TASK BRIEF ▸ Where does "customers" occur in the listing? Copy every line that holds it.
═══ STORED DATA
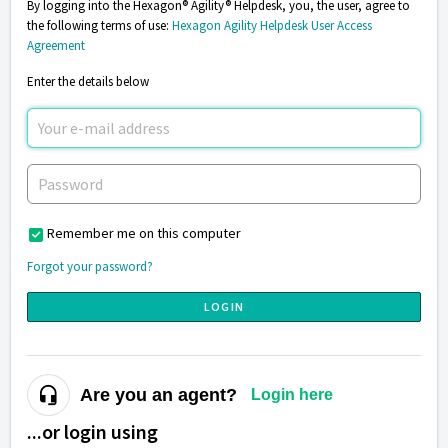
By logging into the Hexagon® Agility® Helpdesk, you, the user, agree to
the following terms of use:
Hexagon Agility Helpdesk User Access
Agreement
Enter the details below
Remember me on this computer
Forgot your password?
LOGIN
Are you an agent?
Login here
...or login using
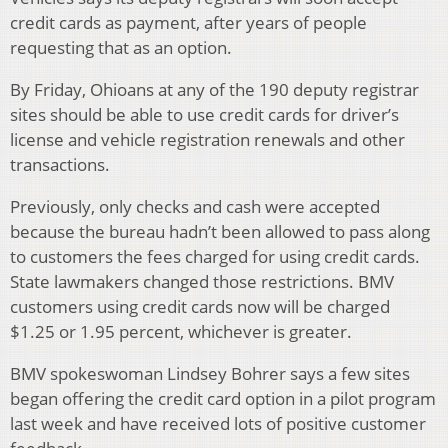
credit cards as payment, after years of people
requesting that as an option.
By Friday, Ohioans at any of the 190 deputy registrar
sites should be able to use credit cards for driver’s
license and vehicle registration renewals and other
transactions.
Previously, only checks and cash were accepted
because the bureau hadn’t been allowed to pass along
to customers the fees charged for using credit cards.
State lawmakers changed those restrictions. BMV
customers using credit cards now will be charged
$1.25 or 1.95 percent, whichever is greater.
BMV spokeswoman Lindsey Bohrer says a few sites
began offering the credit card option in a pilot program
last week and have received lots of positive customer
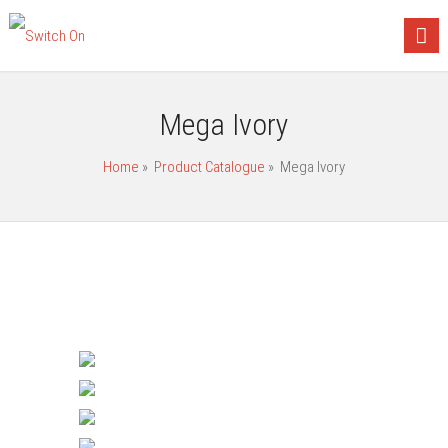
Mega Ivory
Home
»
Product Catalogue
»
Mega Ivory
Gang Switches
══════
SOLUTION BELOW ▸
to customers the fees charged for using credit cards.
customers using credit cards now will be charged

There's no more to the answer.